“This life of the soul in thought, which gradually widens into a life in spiritual being, is called by Gnosis, and by Spiritual Science, Meditation (contemplative reflection). This meditation is the means to supersensible knowledge. But the student in such moments must not merely indulge in feelings; he must not have indefinite sensations in his soul. That would only hinder him from researching true spiritual knowledge. His thoughts must be clear, sharp and definite, and he will be helped in this if he does not cling blindly to the thoughts that rise within him. Rather must he permeate himself with the lofty thoughts by which men already advanced and possessed of the spirit were inspired at such moments. He should start with the writings which themselves had their origin in just such revelation.” ~Rudolf Steiner
If you read this blog regularly, you know that I am not a big fan of meditation. But the type of meditation that involves repeating some Sanskrit word, the meaning f which you don’t even know, until you sink into a low vibration stupor is not at all what Steiner is talking about here. That is why we prefer to call it “spiritual practices” or “spiritual techniques” to avoid confusion with that type of meditation.

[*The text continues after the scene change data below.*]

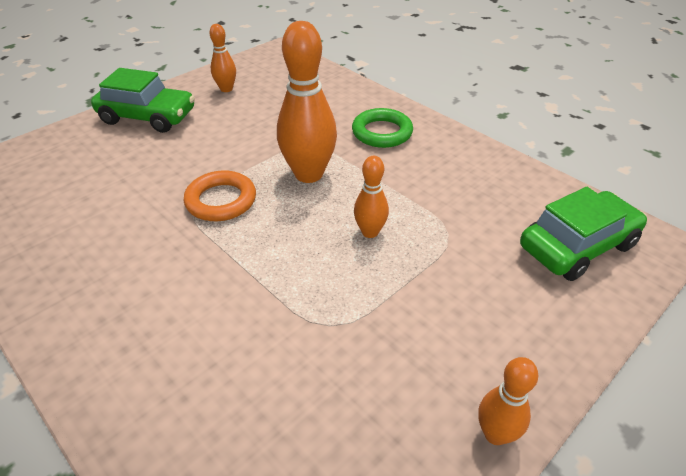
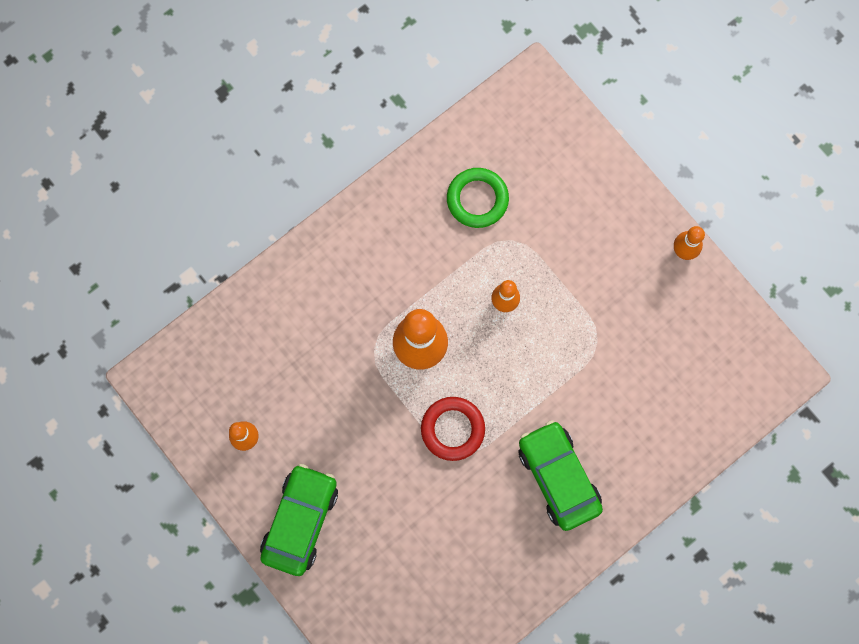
camera: 85 degrees left, 35 degrees up
(221, 200) = (452, 429): orange ring -> red ring
(382, 132) = (356, 272): green ring -> green ring (477, 199)
(577, 246) = (533, 144): green car -> green car (558, 477)

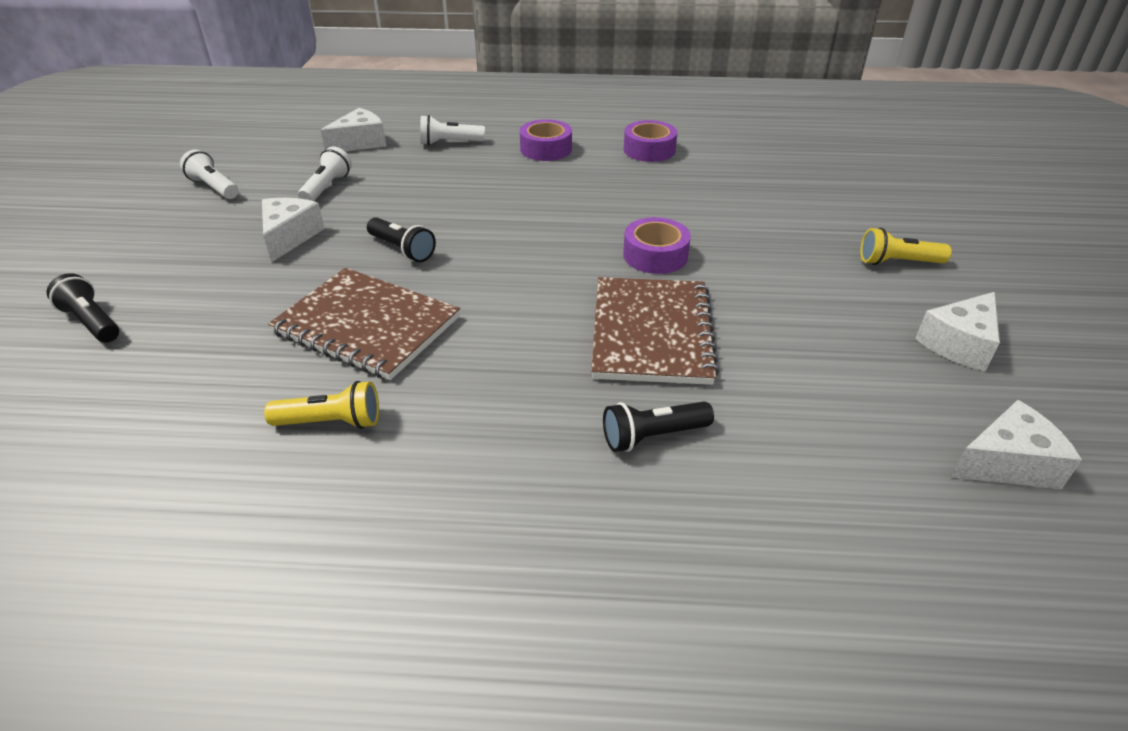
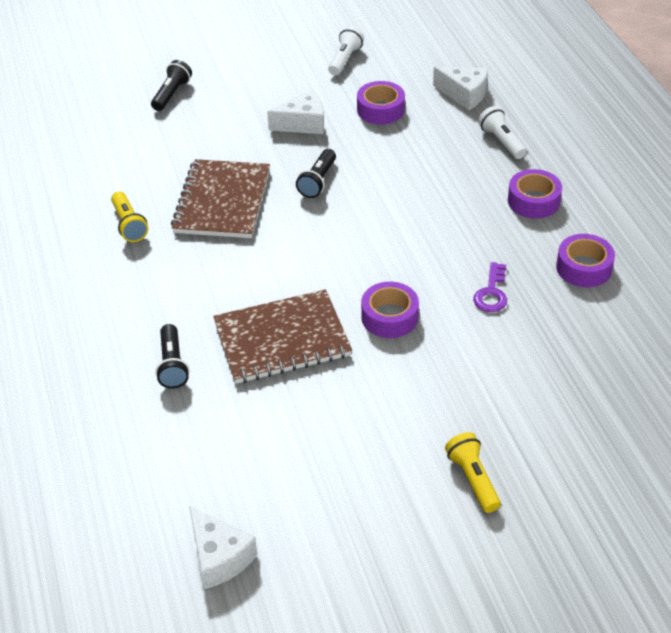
camera: 70 degrees right, 5 degrees up
(327, 187) = (380, 110): white flashlight -> purple tape
(652, 436) = (172, 365): black flashlight -> black flashlight turned 150 degrees counterclockwise
(654, 196) = (491, 293): none -> purple key
(959, 344) = (359, 528): white cheese -> none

I will use the term “practices” in the rest of this article to avoid confusion with the type of meditation which only serves to turn people into sheep.
Steiner tells us that when we engage in these spiritual practices we should have a clear goal in mind. We should not be simply opening ourselves up to whatever chooses to enter. Doing that is how people get taken over, or at least controlled to various degrees, by demons. But what should we think about? Steiner says that we must seek spiritual knowledge and that truly is the goal, or one of them anyway. So the goal, in that case, should be to connect with that universal knowledge, that Gnosis that educated (spiritually) and inspired all great mystics and prophets. You could visualize some source of this gnosis off in a spiritual dimension and seek to connect with it. But even before doing that, the spiritual student must concentrate on awakening his own soul, his own spiritual faculties. If he doesn’t do that, he will have no means of understanding the gnosis if he somehow did manage to connect to it. Only our spiritual faculties can truly understand spiritual knowledge and wisdom, so the first goal is to awaken those faculties which are in a state similar to a coma in most of us.
Steiner also advises that we read the writing of those individuals who were themselves the recipients of such enlightenment, such gnosis, and that is certainly a good idea. But he doesn’t specify what to read, or who. So allow me to make a few suggestions.
- Read the poetry of Rumi
- The books on Gnosticism by Elaine Pagels
- The Gnostic Bible
- The books by Evelyn Underhill
- Books written by Penney Peirce
- Any of the books by Gene Savoy
- The Kolbrin Bible
- The books by Rudolf Steiner
- The works of H. P. Blavatsky
This is not an exhaustive list, but I think that is a good starting one. Note that I don’t necessarily agree with everything some of these authors say, yet I find their books useful and inspiring. You may note that I have left off of the list several very popular spiritual writers of today. That is because the books of theirs that I have read (admittedly, only a few) I found very limited, like trying to get a nourishing meal at McDonald’s. I also recommend the movie Brother Sun, Sister Moon about the early life of St. Francis.